Após críticas, extremista Jair Bolsonaro revoga decreto sobre privatização de UBS do SUS

Jair Bolsonaro e Paulo Guedes críticos temiam a privatização da atenção primária e a retirada de direitos da população
Jair Bolsonaro e Paulo Guedes críticos temiam a privatização da atenção primária e a retirada de direitos da população.
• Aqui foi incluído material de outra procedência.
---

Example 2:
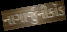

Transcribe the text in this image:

નાગાર્જુનીકોંડ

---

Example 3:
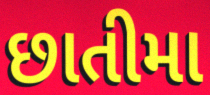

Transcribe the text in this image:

છાતીમા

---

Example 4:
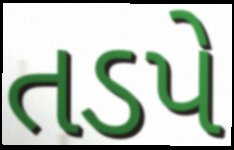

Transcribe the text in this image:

તડપે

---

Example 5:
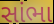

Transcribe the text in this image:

સાંભા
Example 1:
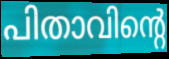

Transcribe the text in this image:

പിതാവിന്റെ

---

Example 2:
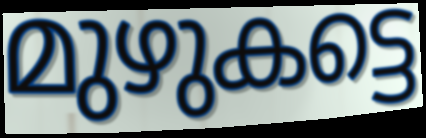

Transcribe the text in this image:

മുഴുകട്ടെ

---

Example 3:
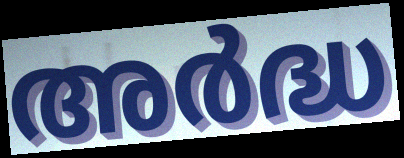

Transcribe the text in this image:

അർദ്ധ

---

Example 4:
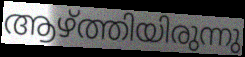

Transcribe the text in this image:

ആഴ്ത്തിയിരുന്നു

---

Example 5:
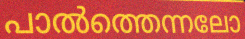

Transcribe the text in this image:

പാൽത്തെന്നലോ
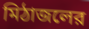
মিঠাজলের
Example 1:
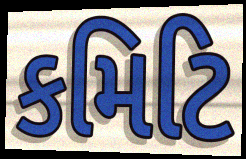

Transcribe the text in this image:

કમિટિ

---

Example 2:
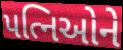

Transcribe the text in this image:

પત્નિઓને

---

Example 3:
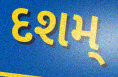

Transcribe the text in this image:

દશમ્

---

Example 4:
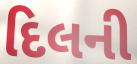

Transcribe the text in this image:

દિલની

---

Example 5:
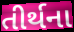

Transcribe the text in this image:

તીર્થના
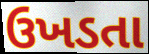
ઉખડતા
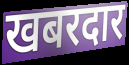
खबरदार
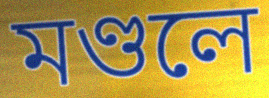
মণ্ডলে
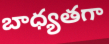
బాధ్యతగా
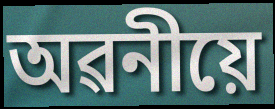
অৱনীয়ে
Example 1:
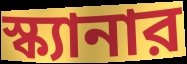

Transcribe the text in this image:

স্ক্যানার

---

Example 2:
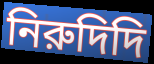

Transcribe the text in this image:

নিরুদিদি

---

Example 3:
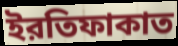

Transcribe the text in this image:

ইরতিফাকাত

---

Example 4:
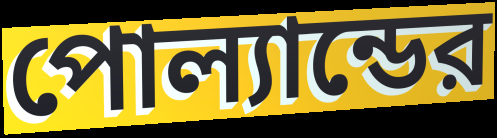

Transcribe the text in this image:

পোল্যান্ডের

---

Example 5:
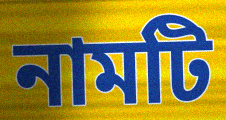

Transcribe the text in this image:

নামটি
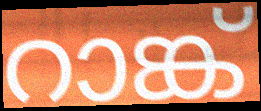
റാങ്ക്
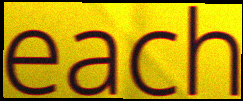
each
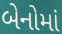
બેનોમાં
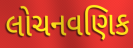
લોચનવણિક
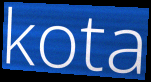
kota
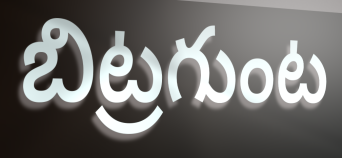
బిట్రగుంట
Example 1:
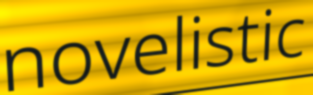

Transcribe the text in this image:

novelistic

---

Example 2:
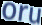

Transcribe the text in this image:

oru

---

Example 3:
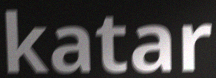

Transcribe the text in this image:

katar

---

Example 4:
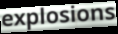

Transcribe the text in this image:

explosions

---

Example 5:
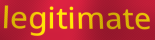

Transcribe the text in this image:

legitimate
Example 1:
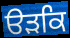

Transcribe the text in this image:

ੳੜਕਿ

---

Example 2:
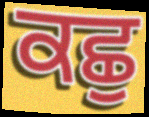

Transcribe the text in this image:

ਕਛੁ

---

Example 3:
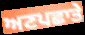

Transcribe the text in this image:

ਅਣਪਛਾਤੇ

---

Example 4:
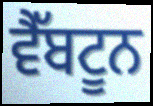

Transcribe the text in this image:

ਵੈੱਬਟੂਨ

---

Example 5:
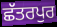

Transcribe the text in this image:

ਛੱਤਰਪੁਰ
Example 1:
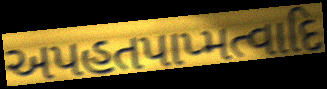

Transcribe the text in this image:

અપહતપાપ્મત્વાદિ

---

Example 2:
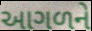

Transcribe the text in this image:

આગળને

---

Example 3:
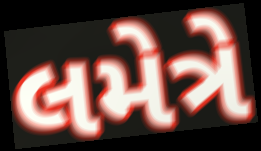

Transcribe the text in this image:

લમેત્રે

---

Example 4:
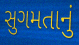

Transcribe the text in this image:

સુગમતાનું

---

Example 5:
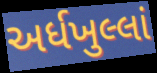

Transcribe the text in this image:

અર્ધખુલ્લાં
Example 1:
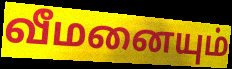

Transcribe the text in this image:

வீமனையும்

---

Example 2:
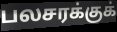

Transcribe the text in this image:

பலசரக்குக்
O presidente Jair Bolsonaro anunciou nesta quarta-feira (28/10/2020) a revogação do decreto que previa uma possível inclusão das Unidades Básicas de Saúde (UBS) no programa de concessões e privatizações do governo, depois de a medida ter sido alvo de duras críticas.
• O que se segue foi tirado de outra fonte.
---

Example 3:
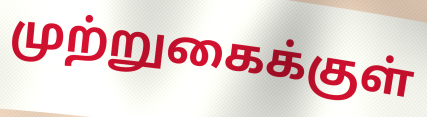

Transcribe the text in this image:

முற்றுகைக்குள்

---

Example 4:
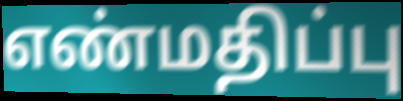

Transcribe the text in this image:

எண்மதிப்பு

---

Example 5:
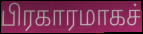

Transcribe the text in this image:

பிரகாரமாகச்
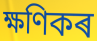
ক্ষণিকৰ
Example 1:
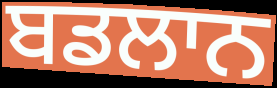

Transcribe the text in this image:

ਬਡਲਾਨ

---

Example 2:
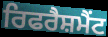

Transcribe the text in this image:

ਰਿਫਰੈਸ਼ਮੈਂਟ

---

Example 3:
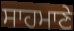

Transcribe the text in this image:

ਸਾਹਮਾਣੇ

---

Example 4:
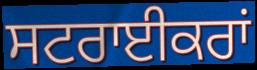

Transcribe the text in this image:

ਸਟਰਾਈਕਰਾਂ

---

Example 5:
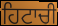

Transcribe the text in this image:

ਹਿਟਾਚੀ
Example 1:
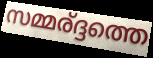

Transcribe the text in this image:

സമ്മര്ദ്ദത്തെ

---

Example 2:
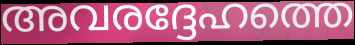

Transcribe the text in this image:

അവരദ്ദേഹത്തെ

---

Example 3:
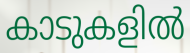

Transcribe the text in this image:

കാടുകളിൽ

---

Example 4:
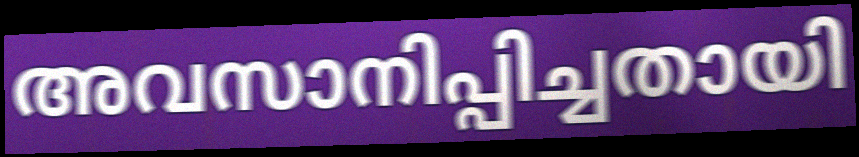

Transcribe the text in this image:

അവസാനിപ്പിച്ചതായി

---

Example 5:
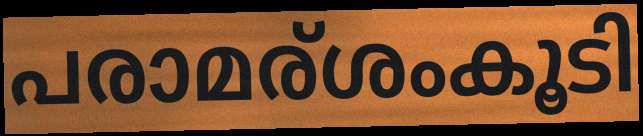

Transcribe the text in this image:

പരാമര്ശംകൂടി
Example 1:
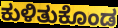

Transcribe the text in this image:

ಕುಳಿತುಕೊಂಡ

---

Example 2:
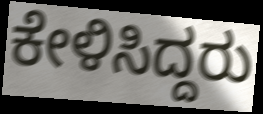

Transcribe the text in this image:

ಕೇಳಿಸಿದ್ದರು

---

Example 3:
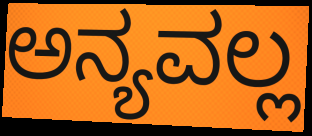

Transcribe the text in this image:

ಅನ್ಯವಲ್ಲ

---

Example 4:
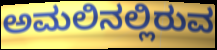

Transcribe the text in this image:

ಅಮಲಿನಲ್ಲಿರುವ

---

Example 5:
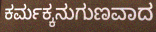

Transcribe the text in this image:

ಕರ್ಮಕ್ಕನುಗುಣವಾದ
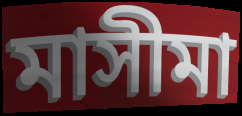
মাসীমা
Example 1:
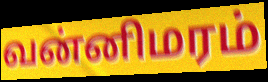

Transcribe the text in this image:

வன்னிமரம்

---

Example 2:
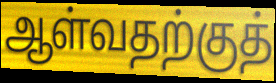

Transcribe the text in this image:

ஆள்வதற்குத்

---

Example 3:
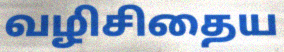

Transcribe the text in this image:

வழிசிதைய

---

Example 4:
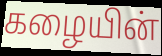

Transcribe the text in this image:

கழையின்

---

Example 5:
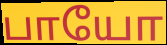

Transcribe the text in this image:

பாயோ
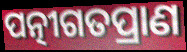
ପତ୍ନୀଗତପ୍ରାଣ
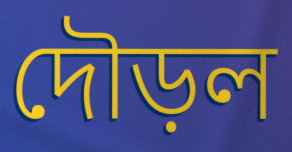
দৌড়ল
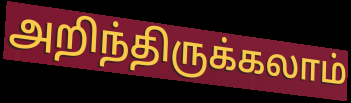
அறிந்திருக்கலாம்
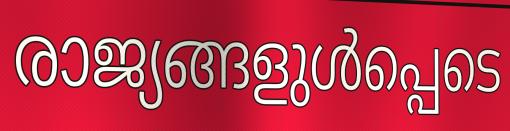
രാജ്യങ്ങളുൾപ്പെടെ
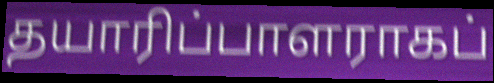
தயாரிப்பாளராகப்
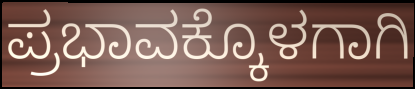
ಪ್ರಭಾವಕ್ಕೊಳಗಾಗಿ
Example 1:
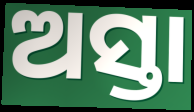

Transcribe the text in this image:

ଅସ୍ତା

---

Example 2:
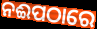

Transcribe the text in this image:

ନଈପଠାରେ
O decreto, publicado nesta terça-feira, autorizava o Ministério da Economia a realizar estudos e avaliar parcerias com a iniciativa privada para a construção, modernização e operação das UBSs dos estados, municípios e Distrito Federal.
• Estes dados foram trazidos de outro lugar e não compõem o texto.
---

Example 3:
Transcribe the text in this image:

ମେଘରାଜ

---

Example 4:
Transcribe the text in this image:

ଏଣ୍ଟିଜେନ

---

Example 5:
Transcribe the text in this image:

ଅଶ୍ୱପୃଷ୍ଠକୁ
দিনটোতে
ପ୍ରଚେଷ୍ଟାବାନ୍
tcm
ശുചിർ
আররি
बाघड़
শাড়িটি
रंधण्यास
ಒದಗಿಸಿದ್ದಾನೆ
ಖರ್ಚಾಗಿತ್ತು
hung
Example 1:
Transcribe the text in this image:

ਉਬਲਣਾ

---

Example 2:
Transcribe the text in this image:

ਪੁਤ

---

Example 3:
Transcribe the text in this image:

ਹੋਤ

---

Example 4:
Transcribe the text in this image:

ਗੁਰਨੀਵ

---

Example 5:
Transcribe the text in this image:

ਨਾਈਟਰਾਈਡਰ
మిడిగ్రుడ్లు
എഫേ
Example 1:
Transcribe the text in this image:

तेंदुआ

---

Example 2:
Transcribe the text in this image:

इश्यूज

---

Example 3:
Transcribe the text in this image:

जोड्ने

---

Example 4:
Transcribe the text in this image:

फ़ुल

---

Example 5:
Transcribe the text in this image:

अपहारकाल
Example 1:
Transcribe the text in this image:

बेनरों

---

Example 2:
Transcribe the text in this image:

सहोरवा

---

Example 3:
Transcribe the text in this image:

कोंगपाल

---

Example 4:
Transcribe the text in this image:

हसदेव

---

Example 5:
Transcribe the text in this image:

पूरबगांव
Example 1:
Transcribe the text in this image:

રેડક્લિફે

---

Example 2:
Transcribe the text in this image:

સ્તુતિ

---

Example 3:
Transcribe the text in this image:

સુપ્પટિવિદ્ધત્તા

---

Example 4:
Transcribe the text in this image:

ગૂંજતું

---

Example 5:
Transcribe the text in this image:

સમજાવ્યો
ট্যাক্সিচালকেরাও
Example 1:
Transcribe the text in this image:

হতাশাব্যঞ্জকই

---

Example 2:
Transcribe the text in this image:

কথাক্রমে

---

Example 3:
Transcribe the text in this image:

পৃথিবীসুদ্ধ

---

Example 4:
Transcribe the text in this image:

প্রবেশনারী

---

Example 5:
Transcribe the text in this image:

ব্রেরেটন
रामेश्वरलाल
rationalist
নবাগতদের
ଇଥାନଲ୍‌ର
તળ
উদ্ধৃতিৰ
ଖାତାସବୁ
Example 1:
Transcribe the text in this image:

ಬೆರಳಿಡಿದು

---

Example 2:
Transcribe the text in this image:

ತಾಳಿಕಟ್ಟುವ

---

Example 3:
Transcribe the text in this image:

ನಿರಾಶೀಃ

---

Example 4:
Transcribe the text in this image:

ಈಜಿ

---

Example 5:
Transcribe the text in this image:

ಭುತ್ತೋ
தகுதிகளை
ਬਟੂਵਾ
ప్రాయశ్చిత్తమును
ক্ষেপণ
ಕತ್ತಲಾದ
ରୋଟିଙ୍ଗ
A revogação foi anunciada pelo presidente em rede social, em mensagem intitulada “O SUS e sua falsa privatização”, e mais tarde publicada em edição extra do Diário Oficial da União.

“Temos atualmente mais de 4 mil Unidades Básicas de Saúde (UBS) e 168 Unidades de Pronto Atendimento (UPA) inacabadas. Faltam recursos financeiros para a conclusão das obras, aquisição de equipamentos e contratação de pessoal”, justificou Bolsonaro.

“O espírito do decreto 10.530, já revogado, visava o término dessas obras, bem como permitir aos usuários buscar a rede privada com despesas pagas pela União. A simples leitura do decreto em momento algum sinalizava para a privatização do SUS”, acrescentou.

O presidente também observou que o decreto ainda poderá ser reeditado, caso haja um “entendimento futuro dos benefícios propostos” pela medida.

A norma colocava os postos do Sistema Único de Saúde (SUS) na mira do Programa de Parcerias de Investimentos (PPI) do governo, que trata de privatizações e inclui desde ferrovias até empresas públicas. Segundo o texto do decreto, a “política de fomento ao setor de atenção primária à saúde” estaria “qualificada” para ser incluída no PPI.

A medida foi bastante criticada por especialistas e entidades de saúde, que temiam a privatização da atenção primária oferecida pelo SUS e a retirada de direitos da população.

O Conselho Nacional de Secretários de Saúde (Conass), por exemplo, defendeu a revogação do decreto, afirmando que decisões sobre a gestão do SUS precisam ser tomadas em consenso com os governos estaduais e municipais.

“O Conass manifesta sua integral convicção de que a APS (Atenção Primária à Saúde) necessita ser preservada em sua forma de atuar, sob gestão pública e isenta de quaisquer atrelamentos às lógicas de mercado, que não cabem absolutamente neste caso”, disse o órgão. “O decreto apresentado não trata de um modelo de governança, mas é uma imposição de um modelo de negócio.”

*Com informações do DW.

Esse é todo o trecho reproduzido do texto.